User:Tgr (WMF)/structured article data

Jump to navigation Jump to search

Project ideas

MediaWiki's text-based nature puts a huge stress on all software that needs to support modern experiences, whether in content consumption or curation; infobox data, navigation structure, citation data, discussion structure and so on are all buried under a mountain of wikitext. In theory, Wikidata is a solution to these problems at least some of the time. In practice, there hasn't been much uptake of Wikidata, especially in the more conservative large wikis; it seems pretty clear that the move from wikitext to structured data and the shared ownership of data are too large changes to be realistically doable at the same time. We should bring local structured data to MediaWiki (now that Multi-Content Revisions has built the platform for that) and make the sharing/unification of that data a separate future step.

A first version of this could consist of a simple flat list of page - property - (string) value semantic triplets, like the data that DBPedia parses from infoboxes: a dedicated MCR slot could be created for article properties, such as a "population" property for articles about cities, and infoboxes and similar templates could pull information from the local structured data instead of / alongside Wikidata. (A zeroth version, for ease of migration, could populate virtual MCR slots dynamically via some parser function used in the wikitext - see T156876). Later it could be easily indexed in the database or in ElasticSearch, and extended with more complex values, contstraints, source claims etc.

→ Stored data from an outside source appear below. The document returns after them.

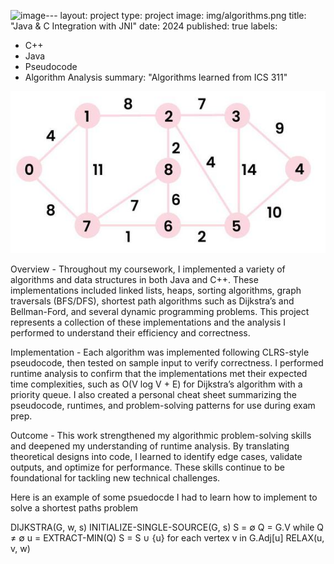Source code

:<img width="569" height="292" alt="image" src="https://github.com/user-attachments/assets/b44f1e5a-472b-4304-bcda-6fadbab1209c" />---
layout: project
type: project
image: img/algorithms.png
title: "Java & C Integration with JNI"
date: 2024
published: true
labels:
  - C++
  - Java
  - Pseudocode
  - Algorithm Analysis
summary: "Algorithms learned from ICS 311"

    
<img class="img-fluid" src="../img/dijkstra.png">

Overview -
Throughout my coursework, I implemented a variety of algorithms and data structures in both Java and C++. These implementations included linked lists, heaps, sorting algorithms, graph traversals (BFS/DFS), shortest path algorithms such as Dijkstra’s and Bellman-Ford, and several dynamic programming problems. This project represents a collection of these implementations and the analysis I performed to understand their efficiency and correctness.

Implementation -
Each algorithm was implemented following CLRS-style pseudocode, then tested on sample input to verify correctness. I performed runtime analysis to confirm that the implementations met their expected time complexities, such as O(V log V + E) for Dijkstra’s algorithm with a priority queue. I also created a personal cheat sheet summarizing the pseudocode, runtimes, and problem-solving patterns for use during exam prep.

Outcome -
This work strengthened my algorithmic problem-solving skills and deepened my understanding of runtime analysis. By translating theoretical designs into code, I learned to identify edge cases, validate outputs, and optimize for performance. These skills continue to be foundational for tackling new technical challenges.

Here is an example of some psuedocde I had to learn how to implement to solve a shortest paths problem

DIJKSTRA(G, w, s)
  INITIALIZE-SINGLE-SOURCE(G, s)
  S = ∅
  Q = G.V
  while Q ≠ ∅
    u = EXTRACT-MIN(Q)
    S = S ∪ {u}
    for each vertex v in G.Adj[u]
      RELAX(u, v, w)

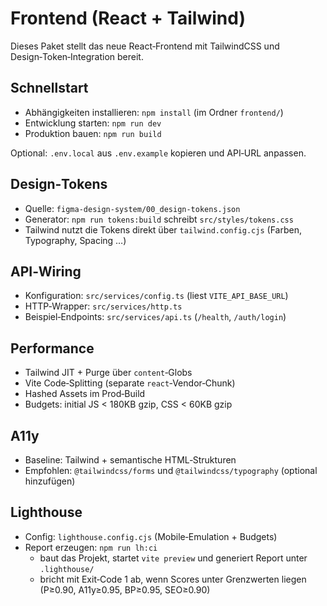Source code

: # Frontend (React + Tailwind)

Dieses Paket stellt das neue React‑Frontend mit TailwindCSS und Design‑Token‑Integration bereit.

## Schnellstart

- Abhängigkeiten installieren: `npm install` (im Ordner `frontend/`)
- Entwicklung starten: `npm run dev`
- Produktion bauen: `npm run build`

Optional: `.env.local` aus `.env.example` kopieren und API‑URL anpassen.

## Design‑Tokens

- Quelle: `figma-design-system/00_design-tokens.json`
- Generator: `npm run tokens:build` schreibt `src/styles/tokens.css`
- Tailwind nutzt die Tokens direkt über `tailwind.config.cjs` (Farben, Typography, Spacing …)

## API‑Wiring

- Konfiguration: `src/services/config.ts` (liest `VITE_API_BASE_URL`)
- HTTP‑Wrapper: `src/services/http.ts`
- Beispiel‑Endpoints: `src/services/api.ts` (`/health`, `/auth/login`)

## Performance

- Tailwind JIT + Purge über `content`‑Globs
- Vite Code‑Splitting (separate `react`‑Vendor‑Chunk)
- Hashed Assets im Prod‑Build
- Budgets: initial JS < 180KB gzip, CSS < 60KB gzip

## A11y

- Baseline: Tailwind + semantische HTML‑Strukturen
- Empfohlen: `@tailwindcss/forms` und `@tailwindcss/typography` (optional hinzufügen)

## Lighthouse

- Config: `lighthouse.config.cjs` (Mobile‑Emulation + Budgets)
- Report erzeugen: `npm run lh:ci`
  - baut das Projekt, startet `vite preview` und generiert Report unter `.lighthouse/`
  - bricht mit Exit‑Code 1 ab, wenn Scores unter Grenzwerten liegen (P≥0.90, A11y≥0.95, BP≥0.95, SEO≥0.90)
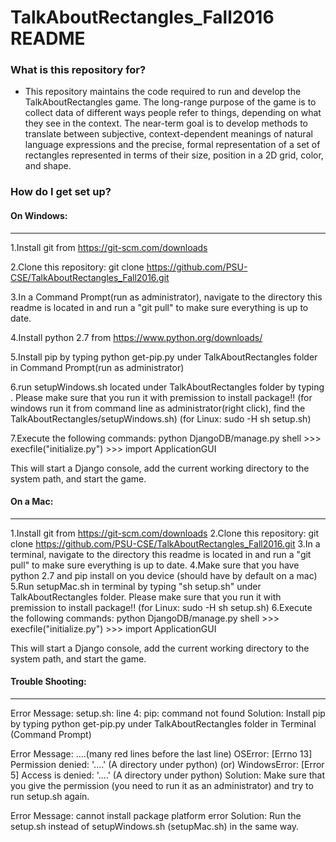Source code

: # TalkAboutRectangles_Fall2016 README #

### What is this repository for? ###

* This repository maintains the code required to run and develop the TalkAboutRectangles game. The long-range purpose of the game is to collect data of different ways people refer to things, depending on what they see in the context. The near-term goal is to develop methods to translate between subjective, context-dependent meanings of natural language expressions and the precise, formal representation of a set of rectangles represented in terms of their size, position in a 2D grid, color, and shape.

### How do I get set up? ###

#### On Windows: ####
-------------------------
1.Install git from https://git-scm.com/downloads

2.Clone this repository: git clone https://github.com/PSU-CSE/TalkAboutRectangles_Fall2016.git

3.In a Command Prompt(run as administrator), navigate to the directory this readme is located in and run a "git pull" to make sure everything is up to date.

4.Install python 2.7 from https://www.python.org/downloads/

5.Install pip by typing python get-pip.py under TalkAboutRectangles folder in Command Prompt(run as administrator)

6.run setupWindows.sh located under TalkAboutRectangles folder by typing . Please make sure that you run it with premission to install package!!
	(for windows run it from command line as administrator(right click), find the TalkAboutRectangles/setupWindows.sh)
	(for Linux: sudo -H sh setup.sh)
	
7.Execute the following commands: python DjangoDB/manage.py shell
	>>> execfile("initialize.py")
	>>> import ApplicationGUI
   
This will start a Django console, add the current working directory to the system path, and start the game.

#### On a Mac: ####
----------------------
1.Install git from https://git-scm.com/downloads
2.Clone this repository: git clone https://github.com/PSU-CSE/TalkAboutRectangles_Fall2016.git
3.In a terminal, navigate to the directory this readme is located in and run a "git pull" to make sure everything is up to date.
4.Make sure that you have python 2.7 and pip install on you device   (should have by default on a mac)
5.Run setupMac.sh in terminal by typing "sh setup.sh" under TalkAboutRectangles folder. Please make sure that you run it with premission to install package!! (for Linux: sudo -H sh setup.sh)
6.Execute the following commands: python DjangoDB/manage.py shell
	>>> execfile("initialize.py")
	>>> import ApplicationGUI
   
This will start a Django console, add the current working directory to the system path, and start the game.


#### Trouble Shooting: ####
----------------------

Error Message:
setup.sh: line 4: pip: command not found
Solution:
Install pip by typing python get-pip.py under TalkAboutRectangles folder in Terminal (Command Prompt)

Error Message:
....(many red lines before the last line)
OSError: [Errno 13] Permission denied: '....' (A directory under python)
(or)
WindowsError: [Error 5] Access is denied: '....' (A directory under python)
Solution:
Make sure that you give the permission (you need to run it as an administrator) and try to run setup.sh again.

Error Message:
cannot install package platform error
Solution:
Run the setup.sh instead of setupWindows.sh (setupMac.sh) in the same way.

For developers, this would provide a sane interface for interacting with granular article data (infoboxes, navboxes, problem templates, quality assessments, userboxes and so on) including the abillity to change it without having to parse wikitext. That would result in more powerful tools for editors (in-place infobox editing, granular change tracking, microcontributions, just to name a few) and the ability to use all the power of structured data without having to adapt to both new workflows and new power dynamics at the same time. For Wikidata editos, it would make the tracking of differences between local and central data more effective. For third-party MediaWiki users, it would provide a more maintainable and performant alternative to the existing structured data extensions (Semantic MediaWiki, Cargo) which, with wikitext being the only available storage medium at the time of their creation, ended up with some crippling design choices (but are very popular even so).